▸ PROBLEM DETAILS:
Beneath this instruction is a block of data; output from it exactly the lines that run from the one containing "outside the image." through the one containing "7: (915, 388, 2.55)", inclusive.

▸ DATA RECORDS:
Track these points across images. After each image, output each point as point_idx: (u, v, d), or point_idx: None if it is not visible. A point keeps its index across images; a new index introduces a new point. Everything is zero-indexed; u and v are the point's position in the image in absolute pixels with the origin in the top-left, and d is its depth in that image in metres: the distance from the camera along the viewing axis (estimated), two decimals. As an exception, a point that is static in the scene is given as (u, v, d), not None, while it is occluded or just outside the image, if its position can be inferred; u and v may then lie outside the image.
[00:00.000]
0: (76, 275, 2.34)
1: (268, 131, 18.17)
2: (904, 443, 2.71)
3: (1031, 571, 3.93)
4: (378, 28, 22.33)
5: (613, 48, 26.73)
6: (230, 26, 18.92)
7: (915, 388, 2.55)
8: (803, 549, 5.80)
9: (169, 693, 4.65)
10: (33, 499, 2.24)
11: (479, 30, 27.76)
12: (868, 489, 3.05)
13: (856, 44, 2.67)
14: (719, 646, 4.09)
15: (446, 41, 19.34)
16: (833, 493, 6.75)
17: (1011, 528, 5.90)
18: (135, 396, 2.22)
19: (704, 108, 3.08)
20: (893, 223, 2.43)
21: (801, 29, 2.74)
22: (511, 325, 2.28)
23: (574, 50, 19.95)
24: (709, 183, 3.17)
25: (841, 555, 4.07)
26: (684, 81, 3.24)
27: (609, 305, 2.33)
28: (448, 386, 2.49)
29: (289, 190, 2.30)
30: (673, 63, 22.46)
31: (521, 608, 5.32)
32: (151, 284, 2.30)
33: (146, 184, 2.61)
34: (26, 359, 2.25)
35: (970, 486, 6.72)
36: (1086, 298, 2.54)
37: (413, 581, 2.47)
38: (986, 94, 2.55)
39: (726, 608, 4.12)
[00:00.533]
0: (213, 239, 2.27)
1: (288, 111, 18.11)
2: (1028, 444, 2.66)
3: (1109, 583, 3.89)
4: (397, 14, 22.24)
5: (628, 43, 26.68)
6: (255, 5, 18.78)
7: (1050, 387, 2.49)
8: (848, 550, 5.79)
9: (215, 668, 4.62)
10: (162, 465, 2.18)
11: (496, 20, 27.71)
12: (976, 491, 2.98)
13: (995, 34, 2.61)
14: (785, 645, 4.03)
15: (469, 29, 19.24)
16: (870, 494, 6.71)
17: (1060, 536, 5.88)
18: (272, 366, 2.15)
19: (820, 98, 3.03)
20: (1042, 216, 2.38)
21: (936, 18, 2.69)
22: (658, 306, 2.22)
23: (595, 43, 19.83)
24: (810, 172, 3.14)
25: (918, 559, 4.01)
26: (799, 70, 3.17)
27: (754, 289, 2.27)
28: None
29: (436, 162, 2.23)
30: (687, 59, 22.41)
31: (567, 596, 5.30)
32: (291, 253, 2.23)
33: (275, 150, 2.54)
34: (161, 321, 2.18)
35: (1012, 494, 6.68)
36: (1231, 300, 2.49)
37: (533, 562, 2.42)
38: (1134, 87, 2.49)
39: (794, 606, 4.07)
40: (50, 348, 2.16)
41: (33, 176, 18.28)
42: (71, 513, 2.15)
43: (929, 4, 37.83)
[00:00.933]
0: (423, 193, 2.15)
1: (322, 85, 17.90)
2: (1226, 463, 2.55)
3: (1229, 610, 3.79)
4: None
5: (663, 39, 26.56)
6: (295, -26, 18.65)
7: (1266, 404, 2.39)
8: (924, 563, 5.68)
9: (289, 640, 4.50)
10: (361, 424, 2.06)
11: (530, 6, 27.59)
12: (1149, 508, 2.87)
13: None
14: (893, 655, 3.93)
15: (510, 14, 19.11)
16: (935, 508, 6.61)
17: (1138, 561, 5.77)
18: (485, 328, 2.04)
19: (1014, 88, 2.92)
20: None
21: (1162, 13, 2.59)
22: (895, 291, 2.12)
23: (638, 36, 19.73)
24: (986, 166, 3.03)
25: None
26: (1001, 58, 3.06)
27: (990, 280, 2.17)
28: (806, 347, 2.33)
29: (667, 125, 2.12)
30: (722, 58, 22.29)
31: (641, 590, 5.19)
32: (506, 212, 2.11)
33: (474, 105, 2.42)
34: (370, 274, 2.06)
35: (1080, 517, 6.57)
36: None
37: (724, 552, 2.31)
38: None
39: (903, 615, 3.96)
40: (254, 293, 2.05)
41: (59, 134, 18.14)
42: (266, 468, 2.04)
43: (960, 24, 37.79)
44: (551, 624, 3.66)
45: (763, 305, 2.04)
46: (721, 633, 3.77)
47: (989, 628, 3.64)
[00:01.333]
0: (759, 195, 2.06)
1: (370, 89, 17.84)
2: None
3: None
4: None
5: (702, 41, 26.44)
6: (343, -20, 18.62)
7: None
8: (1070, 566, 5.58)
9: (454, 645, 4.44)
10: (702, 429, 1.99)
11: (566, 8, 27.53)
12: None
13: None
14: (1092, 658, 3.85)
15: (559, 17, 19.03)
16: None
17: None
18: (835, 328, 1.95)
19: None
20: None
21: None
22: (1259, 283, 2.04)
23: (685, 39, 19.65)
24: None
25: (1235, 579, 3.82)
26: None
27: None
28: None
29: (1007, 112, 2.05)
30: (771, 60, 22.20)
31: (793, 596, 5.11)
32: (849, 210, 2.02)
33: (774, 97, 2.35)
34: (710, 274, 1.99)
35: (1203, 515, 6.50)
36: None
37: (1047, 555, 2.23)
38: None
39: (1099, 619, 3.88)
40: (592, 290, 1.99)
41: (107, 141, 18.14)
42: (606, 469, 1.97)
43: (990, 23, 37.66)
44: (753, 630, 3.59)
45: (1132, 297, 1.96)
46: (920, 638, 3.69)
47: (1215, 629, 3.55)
...
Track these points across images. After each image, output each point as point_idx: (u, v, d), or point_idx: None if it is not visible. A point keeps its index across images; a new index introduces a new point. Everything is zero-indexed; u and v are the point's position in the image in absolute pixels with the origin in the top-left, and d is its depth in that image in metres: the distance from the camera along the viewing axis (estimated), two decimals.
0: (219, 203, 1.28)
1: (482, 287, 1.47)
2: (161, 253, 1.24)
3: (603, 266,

▸ SOLUTION FOR THIS PROBLEM:
Track these points across images. After each image, output each point as point_idx: (u, v, d), or point_idx: None if it is not visible. A point keeps its index across images; a new index introduces a new point. Everything is zero-indexed; u and v are the point's position in the image in absolute pixels with the origin in the top-left, and d is its depth in that image in metres: the distance from the camera along the viewing axis (estimated), two decimals. As an exception, a point that is static in the scene is given as (u, v, d), not None, while it is occluded or just outside the image, if its position can be inferred; u and v may then lie outside the image.
[00:00.000]
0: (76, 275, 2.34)
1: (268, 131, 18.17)
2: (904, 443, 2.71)
3: (1031, 571, 3.93)
4: (378, 28, 22.33)
5: (613, 48, 26.73)
6: (230, 26, 18.92)
7: (915, 388, 2.55)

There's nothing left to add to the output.